Saved data entries:
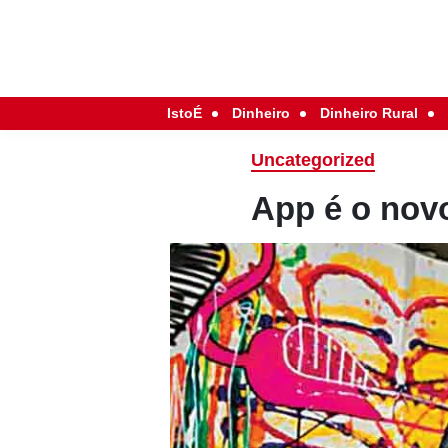
IstoÉ
Dinheiro
Dinheiro Rural
Uncategorized
App é o nov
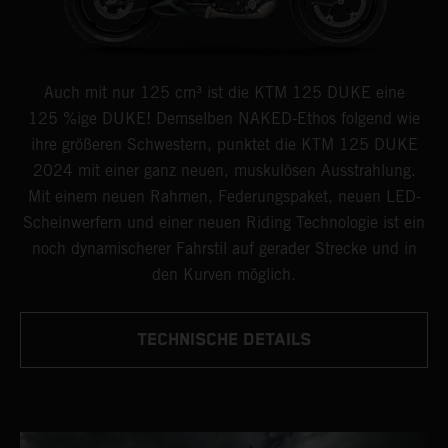
Auch mit nur 125 cm³ ist die KTM 125 DUKE eine
125 %ige DUKE! Demselben NAKED-Ethos folgend wie
ihre größeren Schwestern, punktet die KTM 125 DUKE
2024 mit einer ganz neuen, muskulösen Ausstrahlung.
Mit einem neuen Rahmen, Federungspaket, neuen LED-
Scheinwerfern und einer neuen Riding Technologie ist ein
noch dynamischerer Fahrstil auf gerader Strecke und in
den Kurven möglich.
TECHNISCHE DETAILS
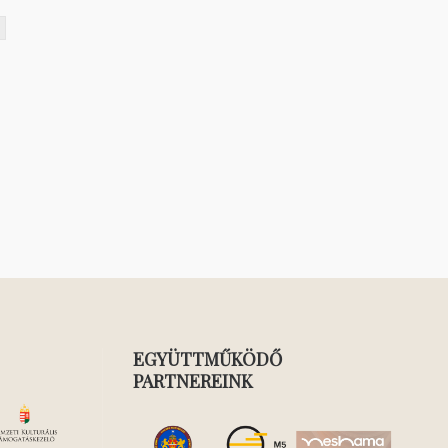
EGYÜTTMŰKÖDŐ
PARTNEREINK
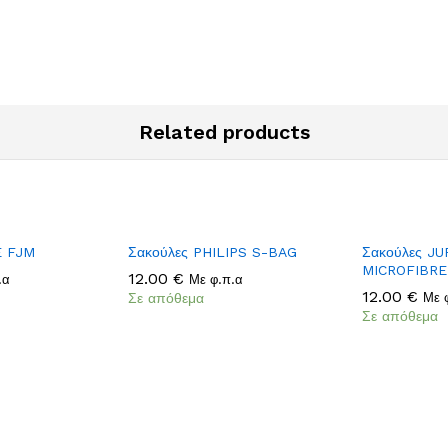
Related products
Add
Add
E FJM
Σακούλες PHILIPS S-BAG
Σακούλες J
to
to
MICROFIBRE
12.00
12.00
€
€
.α
Με φ.π.α
Wish
Wish
12.00
12.00
€
€
Σε απόθεμα
Με 
list
list
Σε απόθεμα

WRITTEN TASK: Print the text lines of the records above without changing them. Leave out the pictures.

TASK OUTPUT:
IstoÉ
Dinheiro
Dinheiro Rural
Uncategorized
App é o nov
Auch mit nur 125 cm³ ist die KTM 125 DUKE eine
125 %ige DUKE! Demselben NAKED-Ethos folgend wie
ihre größeren Schwestern, punktet die KTM 125 DUKE
2024 mit einer ganz neuen, muskulösen Ausstrahlung.
Mit einem neuen Rahmen, Federungspaket, neuen LED-
Scheinwerfern und einer neuen Riding Technologie ist ein
noch dynamischerer Fahrstil auf gerader Strecke und in
den Kurven möglich.
TECHNISCHE DETAILS
EGYÜTTMŰKÖDŐ
PARTNEREINK
Related products
Add
Add
E FJM
Σακούλες PHILIPS S-BAG
Σακούλες J
to
to
MICROFIBRE
12.00
12.00
€
€
.α
Με φ.π.α
Wish
Wish
12.00
12.00
€
€
Σε απόθεμα
Με 
list
list
Σε απόθεμα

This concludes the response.